Karen Armstrong writes about this urge in her book, The Battle for God. It is the same urge that drove those Jesus fed, to force him into a role: 

“During the middle of the 20th century, fundamentalists in all three of the monotheistic faiths were beginning to retreat from mainstream society, to create countercultures that reflected the way they thought things ought to be.  They were not simply withdrawing out of pique, but were often impelled to do so by horror and fear.  It is important that we understand the dread and anxiety that is at the heart of the fundamentalist vision, because only then will we begin to comprehend its passionate rage, its frantic desire to fill the void with certainty, and its conviction of ever-encroaching evil.”1

I would love to fill the voids with absolute certainty, but that is not the way of Jesus, and for that reason Jesus withdrew from those who wanted to force him to be king.  He will be king, but he redefined that leadership on his terms.  That’s documented several chapters later in John, in a story you know well, the story of  the cross.  Jesus leads by being vulnerable.  He demonstrates power in a way that those who fire rockets and carry out air strikes do not understand.  He reigns by letting those powers that were so anxious and so certain they were right do their worst to him.  But God declared that Jesus’ way is the right way, the true way.  That’s what Easter is about—the vindication of Jesus’ decision to flee from those who would make him king.   This Jesus, the crucified and living one, is now our food, our daily bread for the journey.
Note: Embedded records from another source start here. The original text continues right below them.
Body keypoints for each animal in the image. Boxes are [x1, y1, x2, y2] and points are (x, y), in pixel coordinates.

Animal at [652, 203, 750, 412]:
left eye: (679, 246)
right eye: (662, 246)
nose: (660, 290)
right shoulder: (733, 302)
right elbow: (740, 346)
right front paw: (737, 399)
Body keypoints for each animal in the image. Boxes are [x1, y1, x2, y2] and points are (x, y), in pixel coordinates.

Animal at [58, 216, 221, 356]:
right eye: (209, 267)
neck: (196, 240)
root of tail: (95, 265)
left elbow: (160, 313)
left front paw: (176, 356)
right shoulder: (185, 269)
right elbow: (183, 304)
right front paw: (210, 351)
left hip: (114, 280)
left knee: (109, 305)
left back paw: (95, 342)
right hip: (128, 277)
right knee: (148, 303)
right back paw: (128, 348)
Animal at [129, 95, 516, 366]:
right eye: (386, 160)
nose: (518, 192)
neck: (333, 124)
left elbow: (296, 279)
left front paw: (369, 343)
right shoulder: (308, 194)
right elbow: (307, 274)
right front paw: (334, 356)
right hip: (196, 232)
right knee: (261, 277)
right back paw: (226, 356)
God doesn’t give us absolute certainty, but God doesn’t leave us in the lurch.  God offers an alternative to certitude.  It’s called trust.  Jesus shows us that God may be trusted.  That trust, that faith helps give courage to go on despite our vulnerability, our limitations. 
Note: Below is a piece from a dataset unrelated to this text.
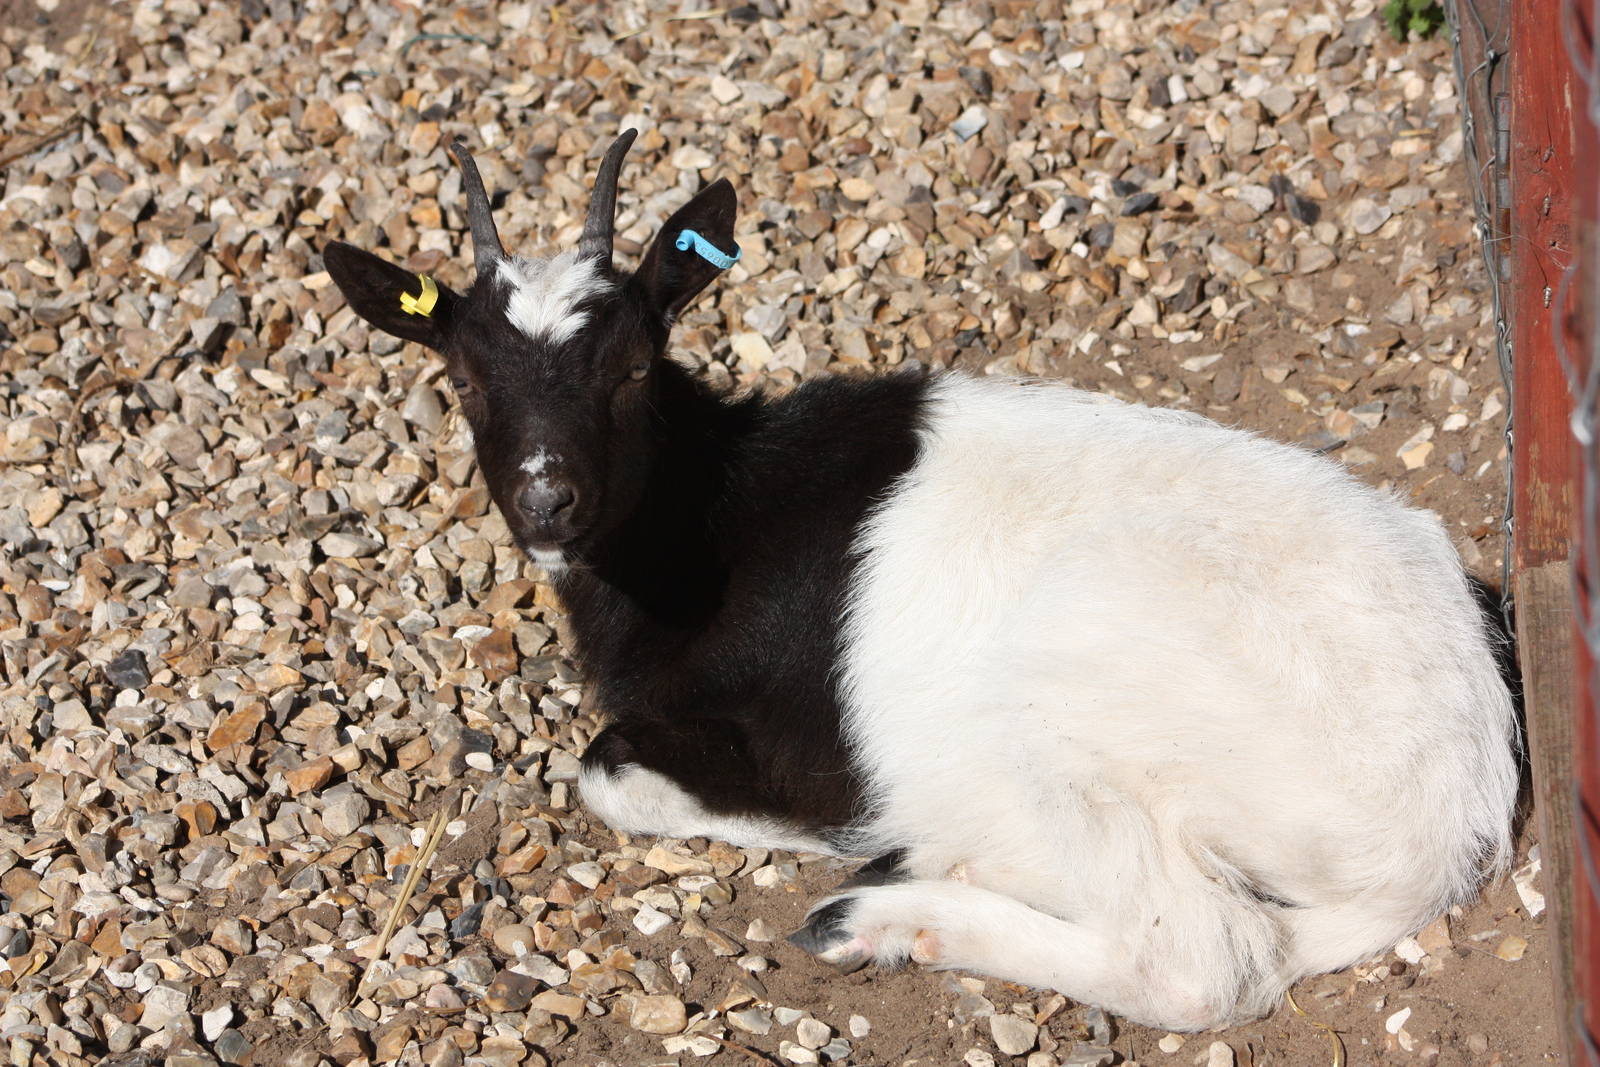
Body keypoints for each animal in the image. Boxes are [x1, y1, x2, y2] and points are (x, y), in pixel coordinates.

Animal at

I heard this story from a friend of mine here in New Mexico who knew William Sloane Coffin very well.  Bill Coffin, the former activist chaplain of Yale and pastor of the Riverside Church in New York City died earlier this year.  A couple of years before his death, Coffin went to his doctor complaining of a loss of energy and enthusiasm.   After doing a series of tests, the doctor told Coffin, I have some bad news.  You have cancer, and have only about six months to live.  Instead of going into shock, Coffin smiled and said, “This is good news.  I thought I was depressed.”  (Cancer he could handle, which he did, much longer than the doctor predicted; the thought that he might be losing faith was more devastating.)

In his Credo that he compiled during the months of his illness, Coffin said

“If we misconceive God as Father Protector, as one, so to speak, in charge of all the uncontrolled contingencies along the way, then each disappointment reduces what may confidently be affirmed about God.  And this is how most people lose their faith.”2

Because Jesus refused to be the king who controls all the contingencies, he could become the servant savior, the real living bread who feeds our faith.  So day after day in our thinking and praying, and week after week around this table, Jesus lifts the heaviness from our hearts and gives us the courage to act on our faith.  Instead of reacting in fear to chaos, we can be proactive in hope by living the compassionate way of Jesus.
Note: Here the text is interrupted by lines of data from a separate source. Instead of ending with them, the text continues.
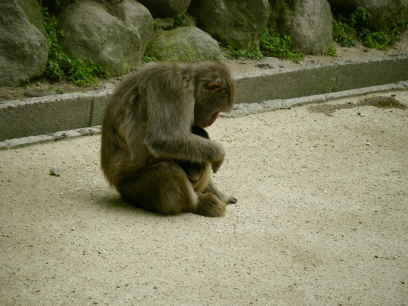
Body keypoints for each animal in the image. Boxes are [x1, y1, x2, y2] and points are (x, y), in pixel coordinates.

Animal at [100, 61, 237, 216]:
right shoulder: (172, 88)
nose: (212, 120)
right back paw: (196, 205)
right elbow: (162, 139)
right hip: (132, 188)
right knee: (167, 169)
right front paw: (219, 153)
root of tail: (116, 184)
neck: (189, 81)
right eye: (217, 112)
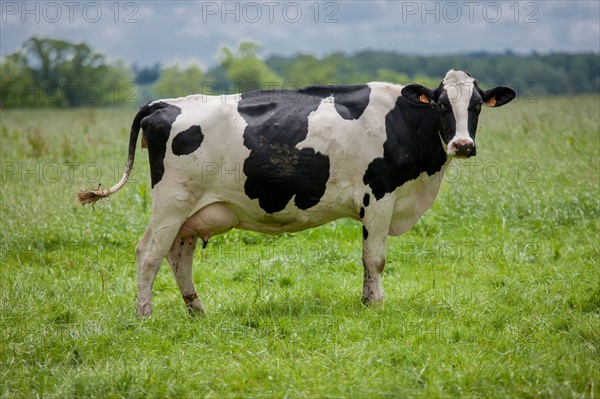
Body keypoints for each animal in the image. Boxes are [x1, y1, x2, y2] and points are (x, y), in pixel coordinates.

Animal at [76, 69, 516, 318]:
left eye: (476, 105)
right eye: (441, 104)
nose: (462, 144)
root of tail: (162, 103)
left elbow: (365, 259)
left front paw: (365, 301)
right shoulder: (379, 196)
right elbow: (375, 258)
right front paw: (376, 305)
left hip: (191, 211)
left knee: (177, 256)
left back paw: (198, 310)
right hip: (172, 201)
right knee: (149, 253)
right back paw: (144, 315)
That we might have this kind of faith is precisely what Paul eloquently prayed in the Ephesians reading: that we may be strengthened in our inner beings with power through the Spirit, that we may comprehend what is the breadth and length and height and depth, that we may know the love of Christ that surpasses knowledge. 

In the midst of our chaotic world, I pray this for you as well as for myself. 

 

1  Karen Armstrong, The Battle for God (New York: Knopf, 2000), 201; quoted by Douglas John Hall, Bound and Free (Minneapolis: Fortress, 2005), 100-101.

2  William Sloane Coffin, Credo  (Louisville: Westminster John Knox, 2004), 16.